11 June 2018 Graphene Bolometers in Nature Nanotechnology

Artistics schematic illustration of the experimental setup

An international study reports on the development of ultra-sensitive and ultra-fast graphene bolometers Bolometers are devices used for measuring the power of incident electromagnetic radiation thru the heating of materials that exhibit a temperature-electric resistance dependence. These instruments are among the most sensitive detectors so far used for long wavelength radiation and are a key technology for thermal imaging and observational astronomy.

However, even though they are considered the best detectors so far, they still present certain drawbacks, which include their very low detection bandwidths, fragile architectures and ultra-low operation temperatures.

Thus, in order to overcome these limitations, an international team of researchers has recently published a study in which they report the fabrication of a hot-electron bolometer based on graphene. Coupled to a photonic nano-cavity, the device has proven to fully operate at thermal ranges up to room temperature and have an intrinsic bandwidth which is orders of magnitude higher than current state-of-the-art bolometers. The results of the study have been published in Nature Nanotechnology.

The team of scientists, which includes ICFO researcher Dmitri Efetov, together with colleagues from MIT, Columbia University, and Raytheon BBN Technologies, has integrated graphene into the device because this material has proven to have the smallest electronic heat capacity know today and an extremely weak electron-phonon coupling. In this study, they describe the operational principle of the device, which is based on Johnson noise readout of the hot electrons in graphene and their critical light coupling to a photonic nano-cavity.
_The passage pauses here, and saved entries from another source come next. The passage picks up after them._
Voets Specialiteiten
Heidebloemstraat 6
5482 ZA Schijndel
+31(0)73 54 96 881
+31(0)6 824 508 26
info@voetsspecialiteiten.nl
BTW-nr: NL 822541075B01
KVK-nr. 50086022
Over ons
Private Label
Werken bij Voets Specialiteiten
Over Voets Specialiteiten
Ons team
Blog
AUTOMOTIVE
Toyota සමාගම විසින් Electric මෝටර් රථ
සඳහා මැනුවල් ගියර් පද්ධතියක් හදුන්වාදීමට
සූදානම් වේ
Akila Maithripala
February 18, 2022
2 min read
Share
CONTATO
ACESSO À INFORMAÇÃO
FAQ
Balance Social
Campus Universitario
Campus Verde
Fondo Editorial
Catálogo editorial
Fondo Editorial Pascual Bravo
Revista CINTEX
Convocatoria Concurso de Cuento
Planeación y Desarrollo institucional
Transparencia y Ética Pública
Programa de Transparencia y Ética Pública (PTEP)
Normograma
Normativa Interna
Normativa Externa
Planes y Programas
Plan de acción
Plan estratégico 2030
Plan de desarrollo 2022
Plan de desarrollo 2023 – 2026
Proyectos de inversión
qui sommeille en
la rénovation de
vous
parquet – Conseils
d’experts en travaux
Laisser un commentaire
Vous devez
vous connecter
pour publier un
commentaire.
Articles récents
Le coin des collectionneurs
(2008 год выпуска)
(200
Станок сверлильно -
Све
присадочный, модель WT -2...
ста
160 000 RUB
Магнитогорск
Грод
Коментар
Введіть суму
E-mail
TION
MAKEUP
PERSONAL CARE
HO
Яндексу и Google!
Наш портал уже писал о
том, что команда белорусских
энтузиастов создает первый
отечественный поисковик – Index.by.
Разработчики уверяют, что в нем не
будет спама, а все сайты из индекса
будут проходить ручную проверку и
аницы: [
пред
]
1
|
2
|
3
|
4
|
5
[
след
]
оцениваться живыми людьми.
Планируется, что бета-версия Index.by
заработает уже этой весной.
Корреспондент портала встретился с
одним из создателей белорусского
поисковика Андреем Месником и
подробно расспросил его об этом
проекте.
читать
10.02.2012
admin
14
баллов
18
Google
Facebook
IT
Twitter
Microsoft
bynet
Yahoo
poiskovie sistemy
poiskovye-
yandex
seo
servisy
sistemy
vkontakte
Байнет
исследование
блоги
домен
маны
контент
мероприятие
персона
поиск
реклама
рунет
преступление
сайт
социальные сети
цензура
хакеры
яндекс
The results of this study prove that 2D materials, in particular graphene, are definitely a breakthrough in the sensing realm and could mean a shift in the paradigm of the thermal properties of bolometric materials since it has enabled for the first time the possibility of detecting high sensitivities and high bandwidths at the same time.

The realization of such unique device, with improved light absorption, high sensitivity, ultrafast thermal relaxation time and no limitations on its operating temperature, opens a new window for bolometers with entirely new functionalities that could radically improve thermal imaging, observational astronomy, quantum information, and quantum sensing, among others.